┏━━

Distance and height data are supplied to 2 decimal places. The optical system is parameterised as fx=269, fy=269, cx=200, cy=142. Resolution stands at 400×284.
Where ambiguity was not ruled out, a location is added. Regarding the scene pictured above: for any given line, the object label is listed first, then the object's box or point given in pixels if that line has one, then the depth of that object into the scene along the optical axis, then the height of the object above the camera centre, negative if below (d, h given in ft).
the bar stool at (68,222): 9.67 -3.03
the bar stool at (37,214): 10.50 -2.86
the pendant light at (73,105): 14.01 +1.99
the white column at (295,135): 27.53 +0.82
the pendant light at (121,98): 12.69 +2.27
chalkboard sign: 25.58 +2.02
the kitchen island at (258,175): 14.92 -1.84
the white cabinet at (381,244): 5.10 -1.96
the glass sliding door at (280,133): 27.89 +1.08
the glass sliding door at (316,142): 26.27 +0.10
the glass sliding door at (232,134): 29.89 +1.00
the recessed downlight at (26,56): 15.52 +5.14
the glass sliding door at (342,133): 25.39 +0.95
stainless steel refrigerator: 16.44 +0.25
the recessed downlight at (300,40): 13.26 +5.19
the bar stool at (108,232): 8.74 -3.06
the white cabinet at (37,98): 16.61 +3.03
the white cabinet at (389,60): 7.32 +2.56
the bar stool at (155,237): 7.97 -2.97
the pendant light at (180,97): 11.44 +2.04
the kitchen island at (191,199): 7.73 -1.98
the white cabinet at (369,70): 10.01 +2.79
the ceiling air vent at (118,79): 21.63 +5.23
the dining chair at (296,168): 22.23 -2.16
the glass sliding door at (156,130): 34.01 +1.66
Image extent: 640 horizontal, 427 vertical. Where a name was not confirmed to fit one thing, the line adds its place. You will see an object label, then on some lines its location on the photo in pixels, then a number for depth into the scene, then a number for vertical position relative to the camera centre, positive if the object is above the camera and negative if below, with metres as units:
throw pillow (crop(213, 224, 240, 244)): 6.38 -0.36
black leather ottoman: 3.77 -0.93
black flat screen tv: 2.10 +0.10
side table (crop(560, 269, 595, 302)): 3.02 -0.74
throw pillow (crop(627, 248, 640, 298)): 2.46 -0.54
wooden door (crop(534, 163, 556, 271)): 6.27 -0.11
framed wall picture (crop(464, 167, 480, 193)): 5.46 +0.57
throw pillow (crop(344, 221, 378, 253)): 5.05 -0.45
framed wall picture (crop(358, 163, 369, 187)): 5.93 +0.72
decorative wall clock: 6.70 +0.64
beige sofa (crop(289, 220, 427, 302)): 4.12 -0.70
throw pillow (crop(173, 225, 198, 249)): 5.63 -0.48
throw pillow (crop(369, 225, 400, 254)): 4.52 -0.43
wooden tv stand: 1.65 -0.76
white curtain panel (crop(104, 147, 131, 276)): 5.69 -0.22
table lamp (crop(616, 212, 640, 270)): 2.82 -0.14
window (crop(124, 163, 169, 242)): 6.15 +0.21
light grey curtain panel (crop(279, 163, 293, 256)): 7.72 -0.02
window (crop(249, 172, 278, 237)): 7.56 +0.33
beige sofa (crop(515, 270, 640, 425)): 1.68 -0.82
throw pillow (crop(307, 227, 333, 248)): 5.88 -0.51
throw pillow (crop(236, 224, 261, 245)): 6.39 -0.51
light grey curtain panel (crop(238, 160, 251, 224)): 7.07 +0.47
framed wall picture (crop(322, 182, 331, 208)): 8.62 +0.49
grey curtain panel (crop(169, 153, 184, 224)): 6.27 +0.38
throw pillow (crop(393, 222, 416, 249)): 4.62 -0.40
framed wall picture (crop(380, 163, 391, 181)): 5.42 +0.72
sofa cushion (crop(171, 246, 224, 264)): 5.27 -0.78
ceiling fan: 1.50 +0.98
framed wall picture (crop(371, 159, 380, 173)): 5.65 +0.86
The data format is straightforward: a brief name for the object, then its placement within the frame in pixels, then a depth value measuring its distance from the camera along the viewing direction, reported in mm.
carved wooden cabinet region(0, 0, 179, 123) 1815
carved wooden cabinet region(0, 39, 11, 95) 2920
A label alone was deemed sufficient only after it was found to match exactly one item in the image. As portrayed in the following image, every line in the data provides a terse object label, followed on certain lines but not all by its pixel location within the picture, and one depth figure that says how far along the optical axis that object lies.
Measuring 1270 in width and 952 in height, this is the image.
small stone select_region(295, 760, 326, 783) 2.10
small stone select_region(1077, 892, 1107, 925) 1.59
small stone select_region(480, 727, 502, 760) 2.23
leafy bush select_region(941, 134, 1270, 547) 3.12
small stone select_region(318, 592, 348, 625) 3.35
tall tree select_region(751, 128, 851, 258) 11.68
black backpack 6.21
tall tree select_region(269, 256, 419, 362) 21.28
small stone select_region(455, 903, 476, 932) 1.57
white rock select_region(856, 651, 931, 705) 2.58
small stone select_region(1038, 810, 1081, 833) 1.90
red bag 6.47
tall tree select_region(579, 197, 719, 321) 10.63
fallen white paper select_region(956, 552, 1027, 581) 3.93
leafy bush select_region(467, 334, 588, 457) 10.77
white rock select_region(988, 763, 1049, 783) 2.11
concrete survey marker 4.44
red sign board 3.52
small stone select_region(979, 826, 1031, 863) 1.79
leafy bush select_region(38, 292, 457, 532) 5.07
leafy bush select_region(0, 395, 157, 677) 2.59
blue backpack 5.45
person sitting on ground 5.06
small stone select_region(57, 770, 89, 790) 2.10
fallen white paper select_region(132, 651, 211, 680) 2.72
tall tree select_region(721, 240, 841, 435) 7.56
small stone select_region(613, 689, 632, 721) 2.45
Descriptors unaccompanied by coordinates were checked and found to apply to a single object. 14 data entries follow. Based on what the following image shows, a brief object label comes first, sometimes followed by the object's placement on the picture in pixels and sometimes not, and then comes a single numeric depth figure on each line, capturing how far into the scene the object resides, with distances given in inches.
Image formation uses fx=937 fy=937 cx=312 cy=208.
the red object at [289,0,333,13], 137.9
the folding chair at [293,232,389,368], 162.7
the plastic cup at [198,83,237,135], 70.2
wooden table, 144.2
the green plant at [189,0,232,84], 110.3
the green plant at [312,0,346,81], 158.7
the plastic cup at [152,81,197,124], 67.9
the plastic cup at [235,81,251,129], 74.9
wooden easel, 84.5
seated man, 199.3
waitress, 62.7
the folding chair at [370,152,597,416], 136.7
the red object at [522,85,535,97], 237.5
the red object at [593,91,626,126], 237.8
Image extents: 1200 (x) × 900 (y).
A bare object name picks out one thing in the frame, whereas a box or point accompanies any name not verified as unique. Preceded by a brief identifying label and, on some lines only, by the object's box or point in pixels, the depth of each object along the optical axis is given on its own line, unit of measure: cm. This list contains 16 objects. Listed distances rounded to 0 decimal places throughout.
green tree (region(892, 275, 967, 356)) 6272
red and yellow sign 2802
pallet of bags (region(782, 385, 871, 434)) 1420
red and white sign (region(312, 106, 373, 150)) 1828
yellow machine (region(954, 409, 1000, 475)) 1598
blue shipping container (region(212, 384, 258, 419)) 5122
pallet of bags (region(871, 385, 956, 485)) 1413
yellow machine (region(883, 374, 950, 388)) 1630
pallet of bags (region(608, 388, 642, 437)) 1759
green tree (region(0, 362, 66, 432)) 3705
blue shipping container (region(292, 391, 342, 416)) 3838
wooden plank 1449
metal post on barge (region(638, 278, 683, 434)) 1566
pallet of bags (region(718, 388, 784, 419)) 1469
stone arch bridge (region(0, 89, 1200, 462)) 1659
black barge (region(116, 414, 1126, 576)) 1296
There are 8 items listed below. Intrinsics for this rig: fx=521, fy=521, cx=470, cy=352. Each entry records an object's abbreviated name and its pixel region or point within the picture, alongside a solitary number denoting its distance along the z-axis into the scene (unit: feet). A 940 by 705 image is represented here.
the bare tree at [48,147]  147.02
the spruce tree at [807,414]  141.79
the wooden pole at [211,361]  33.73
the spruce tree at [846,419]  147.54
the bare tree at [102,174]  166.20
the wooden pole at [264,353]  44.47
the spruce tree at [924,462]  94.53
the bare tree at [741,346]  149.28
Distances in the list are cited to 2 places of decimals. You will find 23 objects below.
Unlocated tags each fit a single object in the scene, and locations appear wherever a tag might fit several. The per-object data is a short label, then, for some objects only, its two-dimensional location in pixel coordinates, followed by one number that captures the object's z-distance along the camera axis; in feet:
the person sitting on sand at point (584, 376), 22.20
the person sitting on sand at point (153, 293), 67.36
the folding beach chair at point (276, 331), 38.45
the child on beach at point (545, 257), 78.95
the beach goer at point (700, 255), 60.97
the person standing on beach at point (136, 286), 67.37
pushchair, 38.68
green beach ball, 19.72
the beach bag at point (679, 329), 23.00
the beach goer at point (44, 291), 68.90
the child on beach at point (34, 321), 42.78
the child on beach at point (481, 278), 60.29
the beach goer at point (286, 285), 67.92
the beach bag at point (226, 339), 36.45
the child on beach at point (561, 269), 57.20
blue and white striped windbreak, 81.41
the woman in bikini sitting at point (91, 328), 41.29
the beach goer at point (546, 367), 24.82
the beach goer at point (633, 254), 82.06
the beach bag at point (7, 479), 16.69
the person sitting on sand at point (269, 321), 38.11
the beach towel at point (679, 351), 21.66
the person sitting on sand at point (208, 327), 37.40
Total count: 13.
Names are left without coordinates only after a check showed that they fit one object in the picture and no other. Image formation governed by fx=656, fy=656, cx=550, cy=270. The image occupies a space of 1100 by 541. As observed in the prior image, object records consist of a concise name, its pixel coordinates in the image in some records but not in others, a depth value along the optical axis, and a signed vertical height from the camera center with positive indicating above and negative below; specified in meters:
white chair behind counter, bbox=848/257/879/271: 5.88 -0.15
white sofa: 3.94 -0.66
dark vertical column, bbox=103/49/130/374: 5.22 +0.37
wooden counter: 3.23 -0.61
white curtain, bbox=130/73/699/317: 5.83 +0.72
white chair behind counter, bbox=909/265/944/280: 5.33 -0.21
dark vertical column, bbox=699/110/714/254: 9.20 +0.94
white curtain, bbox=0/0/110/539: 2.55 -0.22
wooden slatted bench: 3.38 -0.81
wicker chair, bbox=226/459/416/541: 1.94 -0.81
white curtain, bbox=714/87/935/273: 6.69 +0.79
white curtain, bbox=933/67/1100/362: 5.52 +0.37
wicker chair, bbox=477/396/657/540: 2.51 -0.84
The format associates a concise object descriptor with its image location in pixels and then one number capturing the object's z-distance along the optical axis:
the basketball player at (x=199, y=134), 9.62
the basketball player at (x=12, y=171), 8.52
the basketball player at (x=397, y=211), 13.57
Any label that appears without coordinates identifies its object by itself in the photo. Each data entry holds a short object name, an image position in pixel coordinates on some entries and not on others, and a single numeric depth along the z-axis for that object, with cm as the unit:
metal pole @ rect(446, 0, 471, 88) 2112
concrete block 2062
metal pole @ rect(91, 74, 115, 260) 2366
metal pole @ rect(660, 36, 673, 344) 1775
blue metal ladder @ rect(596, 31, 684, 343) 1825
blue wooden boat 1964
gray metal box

┗━━

_Task to carry out_: Check the entries above for the word "downlight" and copy every line where it turns up.

_Task response_:
the recessed downlight at (26,56): 15.52 +5.14
the recessed downlight at (300,40): 13.26 +5.19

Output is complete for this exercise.